● **Stored data**
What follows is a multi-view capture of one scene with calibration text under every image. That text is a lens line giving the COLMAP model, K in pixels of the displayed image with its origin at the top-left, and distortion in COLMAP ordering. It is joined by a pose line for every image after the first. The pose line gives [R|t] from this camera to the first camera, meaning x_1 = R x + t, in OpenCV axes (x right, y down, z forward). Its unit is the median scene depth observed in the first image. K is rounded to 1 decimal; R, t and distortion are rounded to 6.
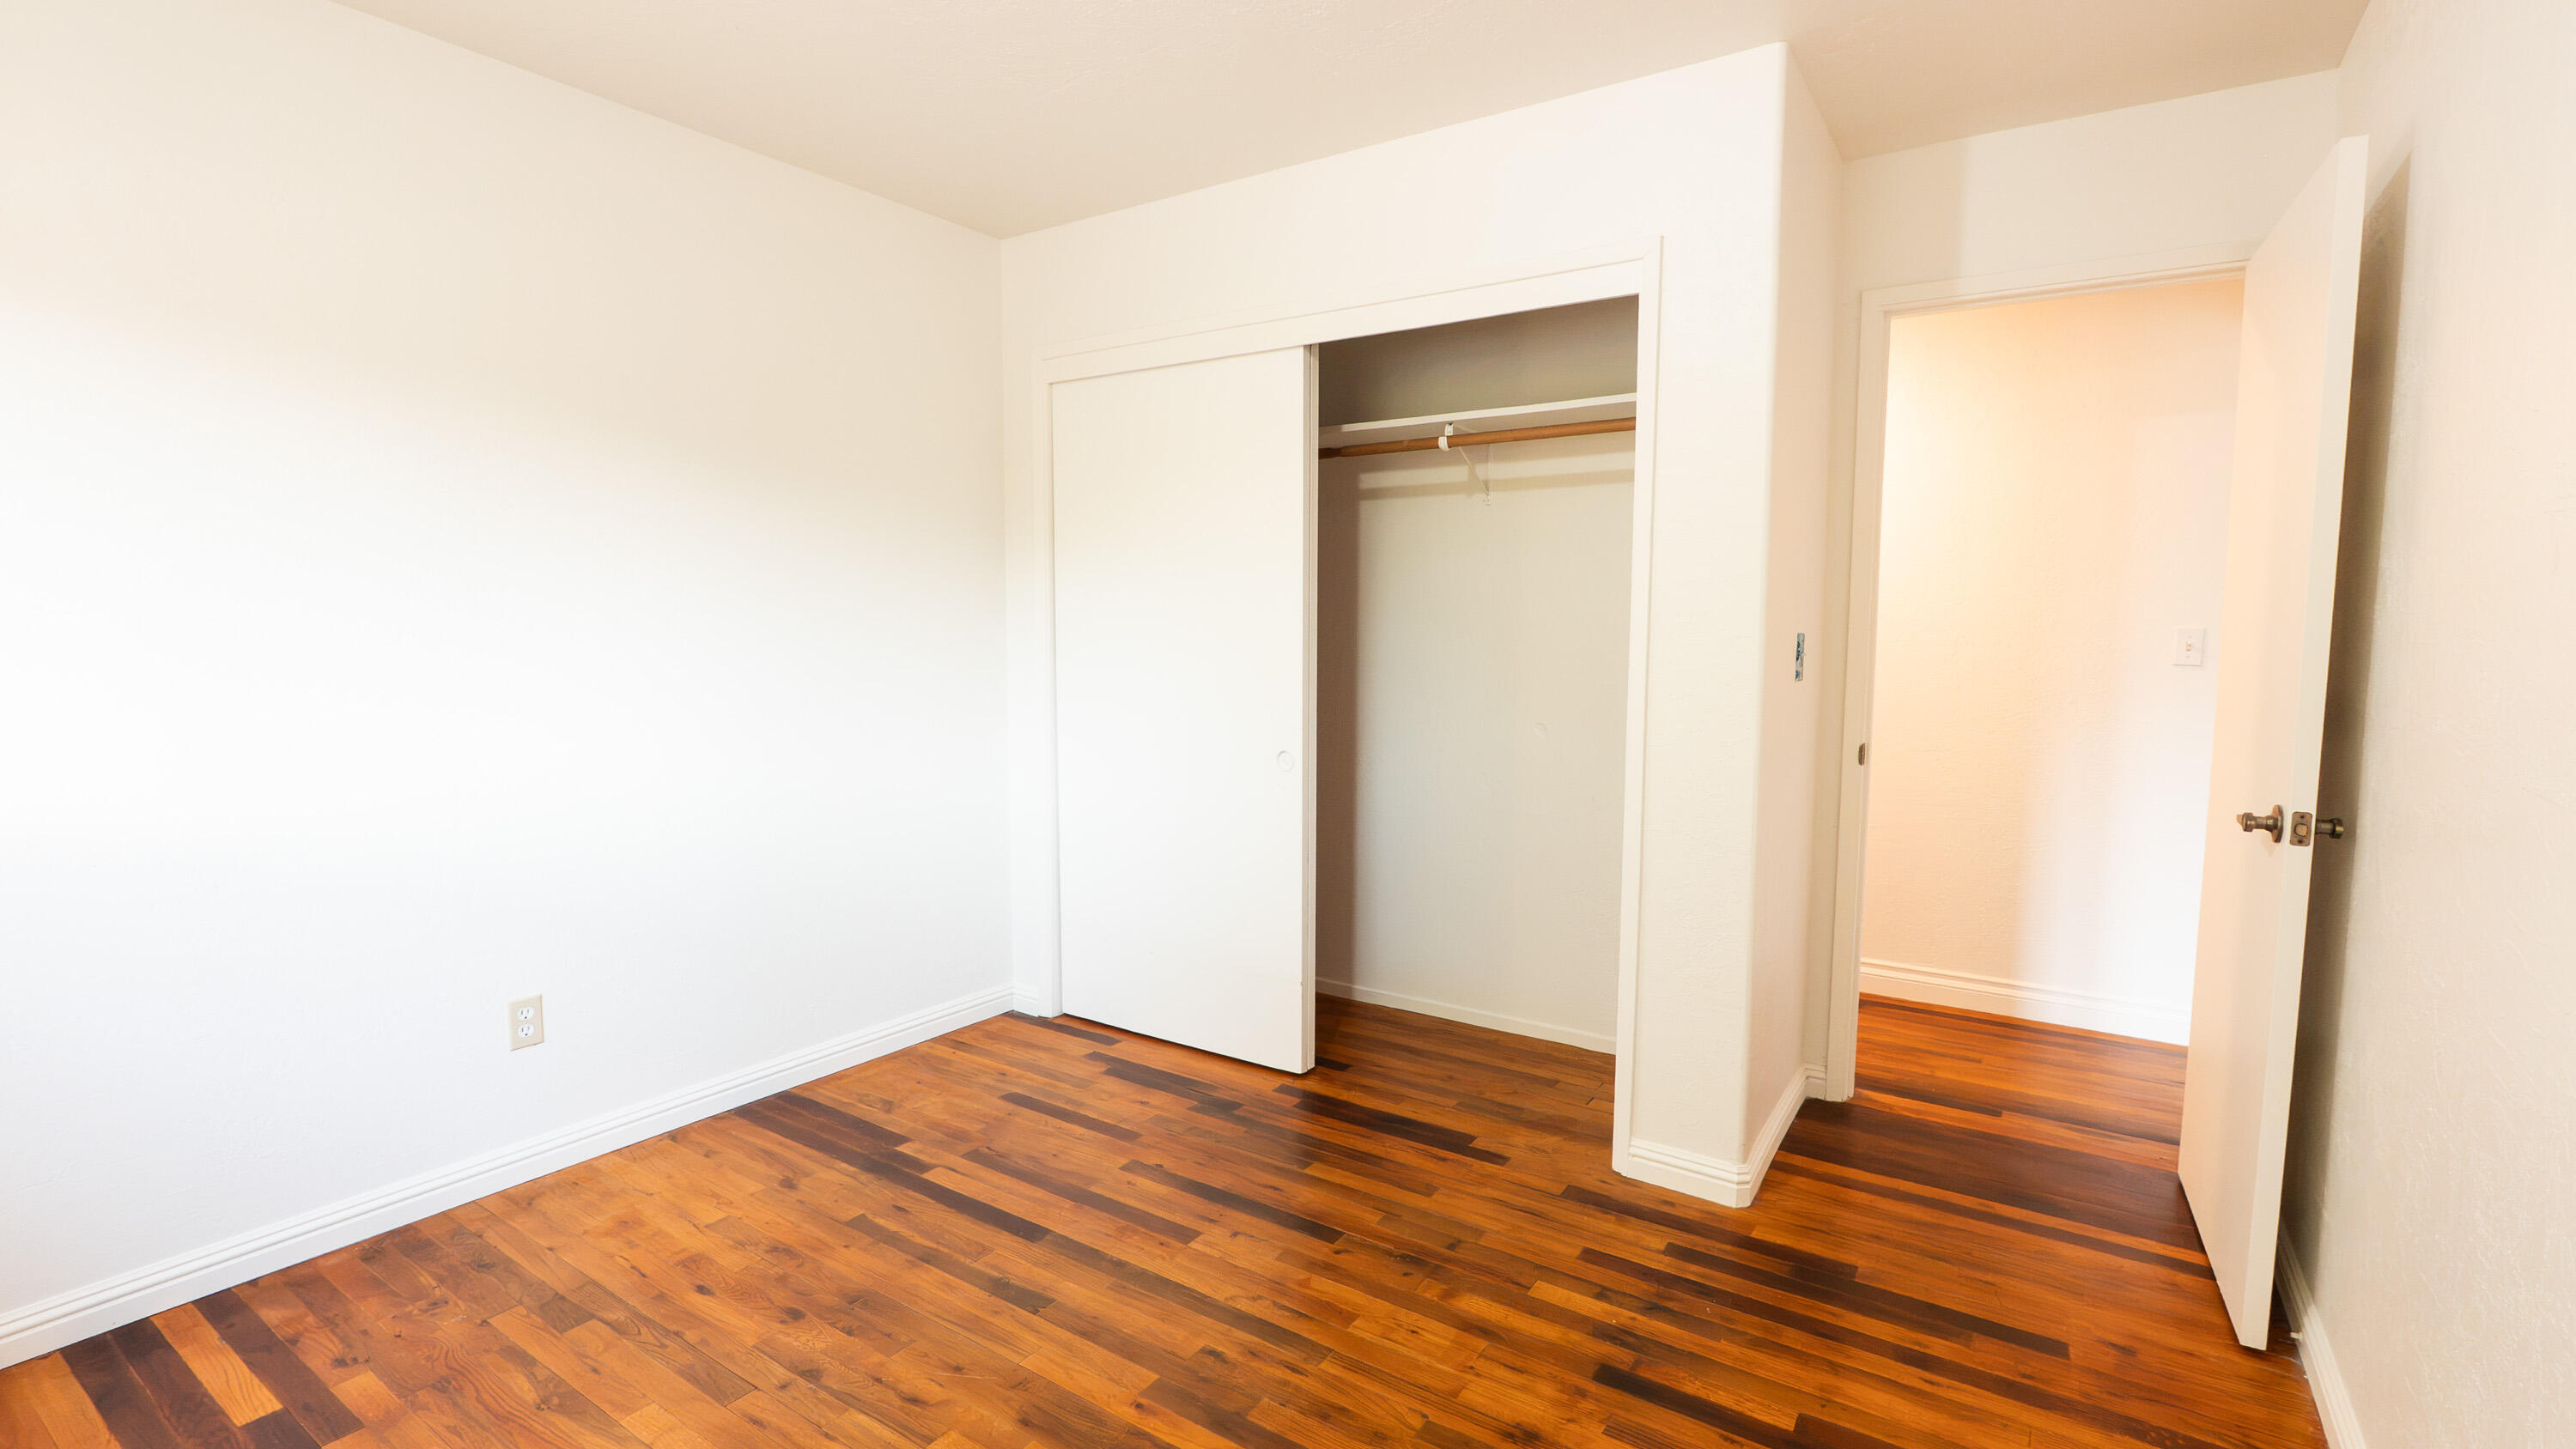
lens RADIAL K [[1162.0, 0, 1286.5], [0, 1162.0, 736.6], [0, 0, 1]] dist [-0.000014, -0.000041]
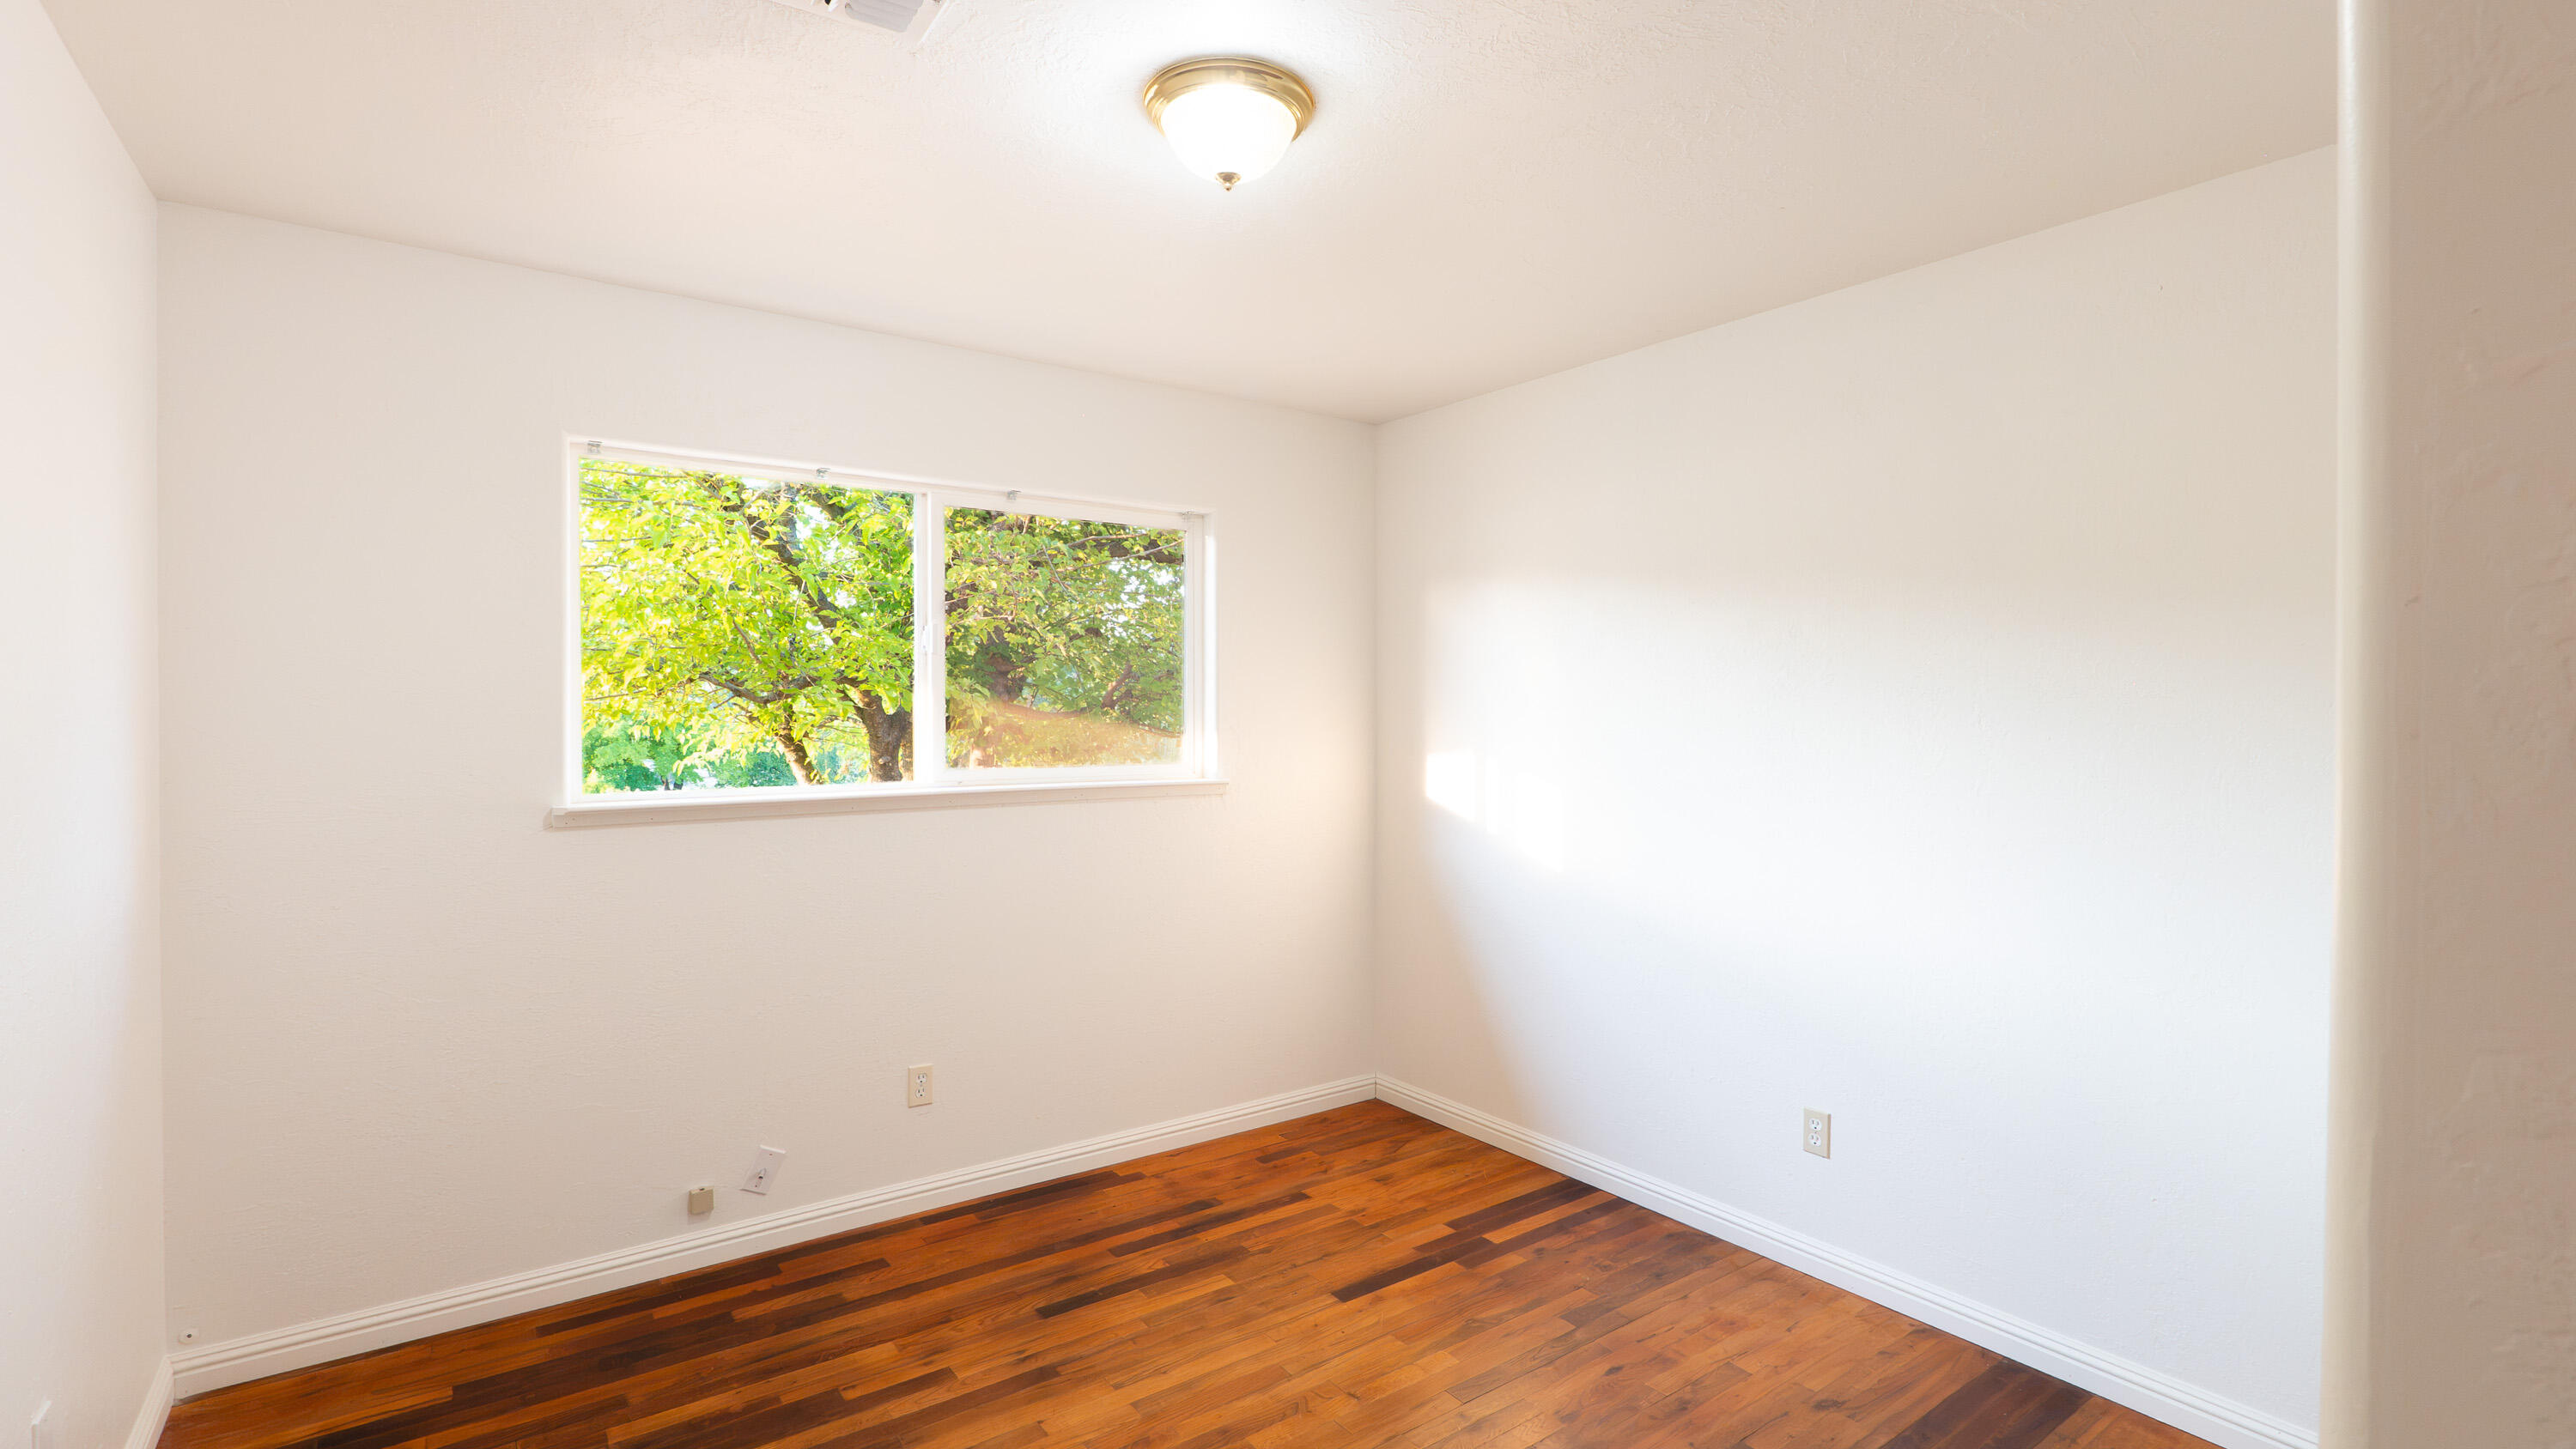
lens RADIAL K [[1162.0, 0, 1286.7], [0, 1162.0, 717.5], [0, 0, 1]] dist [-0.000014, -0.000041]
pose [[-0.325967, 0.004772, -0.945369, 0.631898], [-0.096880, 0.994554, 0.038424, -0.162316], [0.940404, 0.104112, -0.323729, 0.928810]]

● **Problem description**
Please set down every line of the data above precisely, dropping the images.

● **Task result**
What follows is a multi-view capture of one scene with calibration text under every image. That text is a lens line giving the COLMAP model, K in pixels of the displayed image with its origin at the top-left, and distortion in COLMAP ordering. It is joined by a pose line for every image after the first. The pose line gives [R|t] from this camera to the first camera, meaning x_1 = R x + t, in OpenCV axes (x right, y down, z forward). Its unit is the median scene depth observed in the first image. K is rounded to 1 decimal; R, t and distortion are rounded to 6.
lens RADIAL K [[1162.0, 0, 1286.5], [0, 1162.0, 736.6], [0, 0, 1]] dist [-0.000014, -0.000041]
lens RADIAL K [[1162.0, 0, 1286.7], [0, 1162.0, 717.5], [0, 0, 1]] dist [-0.000014, -0.000041]
pose [[-0.325967, 0.004772, -0.945369, 0.631898], [-0.096880, 0.994554, 0.038424, -0.162316], [0.940404, 0.104112, -0.323729, 0.928810]]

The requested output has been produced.